### RECORDS TO PROCESS

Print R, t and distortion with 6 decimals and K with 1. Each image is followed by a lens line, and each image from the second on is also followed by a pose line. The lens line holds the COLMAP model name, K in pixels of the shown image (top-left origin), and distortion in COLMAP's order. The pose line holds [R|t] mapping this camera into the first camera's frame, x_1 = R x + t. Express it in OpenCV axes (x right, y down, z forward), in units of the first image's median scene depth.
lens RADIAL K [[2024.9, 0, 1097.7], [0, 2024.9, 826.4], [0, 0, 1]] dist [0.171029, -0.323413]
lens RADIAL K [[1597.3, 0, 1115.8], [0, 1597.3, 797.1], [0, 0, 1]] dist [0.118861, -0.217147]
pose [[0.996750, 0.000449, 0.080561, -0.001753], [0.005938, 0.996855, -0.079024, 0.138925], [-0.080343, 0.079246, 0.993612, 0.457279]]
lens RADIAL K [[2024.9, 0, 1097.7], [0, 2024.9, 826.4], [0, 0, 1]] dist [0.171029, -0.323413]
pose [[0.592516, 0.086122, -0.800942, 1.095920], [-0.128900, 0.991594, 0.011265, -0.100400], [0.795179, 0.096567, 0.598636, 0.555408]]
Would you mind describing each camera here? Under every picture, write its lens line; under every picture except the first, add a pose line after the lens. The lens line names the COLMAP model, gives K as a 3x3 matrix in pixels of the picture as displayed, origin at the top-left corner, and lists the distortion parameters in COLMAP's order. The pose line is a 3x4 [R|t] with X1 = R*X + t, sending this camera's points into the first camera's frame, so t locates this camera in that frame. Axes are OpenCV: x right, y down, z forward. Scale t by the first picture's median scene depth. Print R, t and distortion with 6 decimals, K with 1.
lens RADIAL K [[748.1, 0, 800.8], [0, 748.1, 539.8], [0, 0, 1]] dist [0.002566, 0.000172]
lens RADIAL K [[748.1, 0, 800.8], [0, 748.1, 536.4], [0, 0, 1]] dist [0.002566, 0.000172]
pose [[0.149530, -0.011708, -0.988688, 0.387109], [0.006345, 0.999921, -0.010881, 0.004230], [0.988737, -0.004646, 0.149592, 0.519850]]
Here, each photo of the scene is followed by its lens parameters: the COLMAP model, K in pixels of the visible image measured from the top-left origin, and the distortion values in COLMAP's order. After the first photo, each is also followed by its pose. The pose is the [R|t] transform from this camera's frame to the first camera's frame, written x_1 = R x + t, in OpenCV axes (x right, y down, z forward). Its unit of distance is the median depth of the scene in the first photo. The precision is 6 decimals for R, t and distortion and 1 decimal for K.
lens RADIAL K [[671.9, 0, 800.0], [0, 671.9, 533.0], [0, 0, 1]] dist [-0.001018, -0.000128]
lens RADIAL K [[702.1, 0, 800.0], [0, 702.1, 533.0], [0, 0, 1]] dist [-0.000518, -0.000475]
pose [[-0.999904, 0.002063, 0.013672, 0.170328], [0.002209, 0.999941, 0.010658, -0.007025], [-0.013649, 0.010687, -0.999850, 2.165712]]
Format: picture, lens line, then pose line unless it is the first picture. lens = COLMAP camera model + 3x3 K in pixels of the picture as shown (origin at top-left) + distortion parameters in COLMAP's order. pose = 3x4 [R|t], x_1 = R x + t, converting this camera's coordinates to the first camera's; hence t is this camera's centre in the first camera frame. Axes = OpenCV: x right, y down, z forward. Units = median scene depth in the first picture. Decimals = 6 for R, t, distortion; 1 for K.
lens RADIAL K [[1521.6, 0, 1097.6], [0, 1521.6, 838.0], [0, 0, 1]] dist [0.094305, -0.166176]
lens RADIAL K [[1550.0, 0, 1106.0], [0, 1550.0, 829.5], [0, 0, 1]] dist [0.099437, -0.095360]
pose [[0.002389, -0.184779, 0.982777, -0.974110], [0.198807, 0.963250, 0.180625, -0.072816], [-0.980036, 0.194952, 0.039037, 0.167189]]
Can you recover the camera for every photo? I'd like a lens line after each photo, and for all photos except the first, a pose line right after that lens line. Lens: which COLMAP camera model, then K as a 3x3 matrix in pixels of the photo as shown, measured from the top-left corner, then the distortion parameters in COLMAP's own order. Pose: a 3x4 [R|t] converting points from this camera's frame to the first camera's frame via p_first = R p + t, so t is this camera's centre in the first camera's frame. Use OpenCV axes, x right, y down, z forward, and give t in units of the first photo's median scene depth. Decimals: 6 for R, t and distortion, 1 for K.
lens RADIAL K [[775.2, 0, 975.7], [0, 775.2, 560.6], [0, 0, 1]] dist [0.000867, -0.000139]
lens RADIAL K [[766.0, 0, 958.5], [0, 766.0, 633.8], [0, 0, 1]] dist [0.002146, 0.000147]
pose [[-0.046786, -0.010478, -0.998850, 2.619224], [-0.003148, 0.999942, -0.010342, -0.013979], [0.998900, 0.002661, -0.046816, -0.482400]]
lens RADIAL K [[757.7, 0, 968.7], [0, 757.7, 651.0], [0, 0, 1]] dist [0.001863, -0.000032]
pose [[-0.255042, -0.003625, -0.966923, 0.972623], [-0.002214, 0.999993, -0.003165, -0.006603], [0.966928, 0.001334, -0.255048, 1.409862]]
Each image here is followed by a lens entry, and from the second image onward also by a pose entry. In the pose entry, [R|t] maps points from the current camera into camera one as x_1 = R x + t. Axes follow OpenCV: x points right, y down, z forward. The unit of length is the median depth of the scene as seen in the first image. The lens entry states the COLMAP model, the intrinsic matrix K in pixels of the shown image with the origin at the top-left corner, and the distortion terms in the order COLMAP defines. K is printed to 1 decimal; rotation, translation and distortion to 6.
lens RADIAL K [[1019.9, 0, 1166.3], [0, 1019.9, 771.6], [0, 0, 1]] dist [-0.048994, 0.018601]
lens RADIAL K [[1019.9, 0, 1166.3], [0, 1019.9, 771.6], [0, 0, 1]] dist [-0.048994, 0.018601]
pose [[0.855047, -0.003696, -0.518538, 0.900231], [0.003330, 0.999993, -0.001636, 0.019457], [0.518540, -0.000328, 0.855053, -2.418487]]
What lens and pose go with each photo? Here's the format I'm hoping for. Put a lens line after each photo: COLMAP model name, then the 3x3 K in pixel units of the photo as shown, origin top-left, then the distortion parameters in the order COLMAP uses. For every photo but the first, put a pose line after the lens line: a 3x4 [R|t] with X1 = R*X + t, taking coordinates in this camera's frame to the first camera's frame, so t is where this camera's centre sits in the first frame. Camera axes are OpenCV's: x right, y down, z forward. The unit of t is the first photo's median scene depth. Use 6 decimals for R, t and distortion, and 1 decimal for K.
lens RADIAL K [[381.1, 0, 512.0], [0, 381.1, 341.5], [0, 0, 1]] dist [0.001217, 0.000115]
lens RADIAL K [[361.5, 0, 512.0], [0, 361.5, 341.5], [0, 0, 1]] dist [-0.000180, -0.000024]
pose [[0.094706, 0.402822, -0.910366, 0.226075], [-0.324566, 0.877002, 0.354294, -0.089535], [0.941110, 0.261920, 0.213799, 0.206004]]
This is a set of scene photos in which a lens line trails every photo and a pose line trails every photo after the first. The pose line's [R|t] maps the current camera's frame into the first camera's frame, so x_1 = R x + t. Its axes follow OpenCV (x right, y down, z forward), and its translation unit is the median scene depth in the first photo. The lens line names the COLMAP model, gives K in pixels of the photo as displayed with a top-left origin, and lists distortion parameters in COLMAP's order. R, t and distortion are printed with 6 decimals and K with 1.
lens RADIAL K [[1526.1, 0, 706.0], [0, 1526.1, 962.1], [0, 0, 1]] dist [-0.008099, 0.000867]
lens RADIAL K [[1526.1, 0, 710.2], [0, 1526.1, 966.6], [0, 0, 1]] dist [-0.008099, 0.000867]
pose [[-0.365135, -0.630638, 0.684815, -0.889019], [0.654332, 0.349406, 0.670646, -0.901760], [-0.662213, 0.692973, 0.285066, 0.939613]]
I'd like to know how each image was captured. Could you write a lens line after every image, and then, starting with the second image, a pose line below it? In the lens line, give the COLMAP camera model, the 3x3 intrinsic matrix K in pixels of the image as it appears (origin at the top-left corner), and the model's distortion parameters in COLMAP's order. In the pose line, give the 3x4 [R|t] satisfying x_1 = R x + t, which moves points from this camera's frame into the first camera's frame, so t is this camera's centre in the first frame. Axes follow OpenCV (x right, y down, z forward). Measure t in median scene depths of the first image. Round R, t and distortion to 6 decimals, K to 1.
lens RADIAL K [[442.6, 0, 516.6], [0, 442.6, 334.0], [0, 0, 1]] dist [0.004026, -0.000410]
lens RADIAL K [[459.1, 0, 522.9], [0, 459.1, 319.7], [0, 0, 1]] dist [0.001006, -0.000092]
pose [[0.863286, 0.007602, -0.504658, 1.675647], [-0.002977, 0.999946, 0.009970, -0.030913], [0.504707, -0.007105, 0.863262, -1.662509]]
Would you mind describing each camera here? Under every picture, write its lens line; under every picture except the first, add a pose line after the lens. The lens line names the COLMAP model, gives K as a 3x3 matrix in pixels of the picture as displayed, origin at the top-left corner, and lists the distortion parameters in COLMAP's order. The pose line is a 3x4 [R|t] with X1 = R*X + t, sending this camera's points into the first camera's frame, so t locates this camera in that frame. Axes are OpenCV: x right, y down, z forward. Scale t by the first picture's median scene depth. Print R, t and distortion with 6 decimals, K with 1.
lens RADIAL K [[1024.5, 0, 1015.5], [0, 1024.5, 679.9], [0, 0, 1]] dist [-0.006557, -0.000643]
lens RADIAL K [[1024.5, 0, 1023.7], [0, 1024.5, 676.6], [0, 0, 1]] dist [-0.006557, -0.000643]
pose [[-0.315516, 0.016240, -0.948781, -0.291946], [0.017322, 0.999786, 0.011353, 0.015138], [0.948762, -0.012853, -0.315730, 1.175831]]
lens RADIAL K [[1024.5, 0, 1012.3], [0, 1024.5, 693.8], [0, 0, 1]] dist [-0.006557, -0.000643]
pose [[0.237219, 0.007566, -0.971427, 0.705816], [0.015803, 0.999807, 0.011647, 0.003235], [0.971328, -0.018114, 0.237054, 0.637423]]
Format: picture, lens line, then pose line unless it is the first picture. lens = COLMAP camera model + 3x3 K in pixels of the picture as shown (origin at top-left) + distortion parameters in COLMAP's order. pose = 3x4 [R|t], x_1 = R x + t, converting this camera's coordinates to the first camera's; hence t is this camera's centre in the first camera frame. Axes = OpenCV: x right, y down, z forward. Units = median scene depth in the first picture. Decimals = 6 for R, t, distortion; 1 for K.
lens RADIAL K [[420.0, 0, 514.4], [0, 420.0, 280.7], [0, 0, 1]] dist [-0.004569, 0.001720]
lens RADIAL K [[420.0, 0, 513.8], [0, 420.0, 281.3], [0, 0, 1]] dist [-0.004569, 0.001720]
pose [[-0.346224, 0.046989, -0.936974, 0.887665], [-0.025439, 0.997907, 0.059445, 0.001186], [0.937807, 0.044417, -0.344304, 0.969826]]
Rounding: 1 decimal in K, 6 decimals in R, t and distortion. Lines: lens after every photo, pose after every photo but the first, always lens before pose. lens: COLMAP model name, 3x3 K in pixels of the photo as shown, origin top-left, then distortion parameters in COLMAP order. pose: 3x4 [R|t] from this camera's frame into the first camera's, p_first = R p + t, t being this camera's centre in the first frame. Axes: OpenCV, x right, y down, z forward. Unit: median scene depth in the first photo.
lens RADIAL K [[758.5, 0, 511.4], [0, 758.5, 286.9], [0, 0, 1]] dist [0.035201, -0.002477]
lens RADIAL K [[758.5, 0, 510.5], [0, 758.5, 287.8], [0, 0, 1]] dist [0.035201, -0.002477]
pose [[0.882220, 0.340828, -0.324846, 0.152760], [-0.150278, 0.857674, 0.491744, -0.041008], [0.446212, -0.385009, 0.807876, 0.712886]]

######

(INSTRUCTIONS FOR THE TASK) Please return each line of the records above that contains the word "current"; case matters.

(WORKED SOLUTION)
Each image here is followed by a lens entry, and from the second image onward also by a pose entry. In the pose entry, [R|t] maps points from the current camera into camera one as x_1 = R x + t. Axes follow OpenCV: x points right, y down, z forward. The unit of length is the median depth of the scene as seen in the first image. The lens entry states the COLMAP model, the intrinsic matrix K in pixels of the shown image with the origin at the top-left corner, and the distortion terms in the order COLMAP defines. K is printed to 1 decimal; rotation, translation and distortion to 6.
This is a set of scene photos in which a lens line trails every photo and a pose line trails every photo after the first. The pose line's [R|t] maps the current camera's frame into the first camera's frame, so x_1 = R x + t. Its axes follow OpenCV (x right, y down, z forward), and its translation unit is the median scene depth in the first photo. The lens line names the COLMAP model, gives K in pixels of the photo as displayed with a top-left origin, and lists distortion parameters in COLMAP's order. R, t and distortion are printed with 6 decimals and K with 1.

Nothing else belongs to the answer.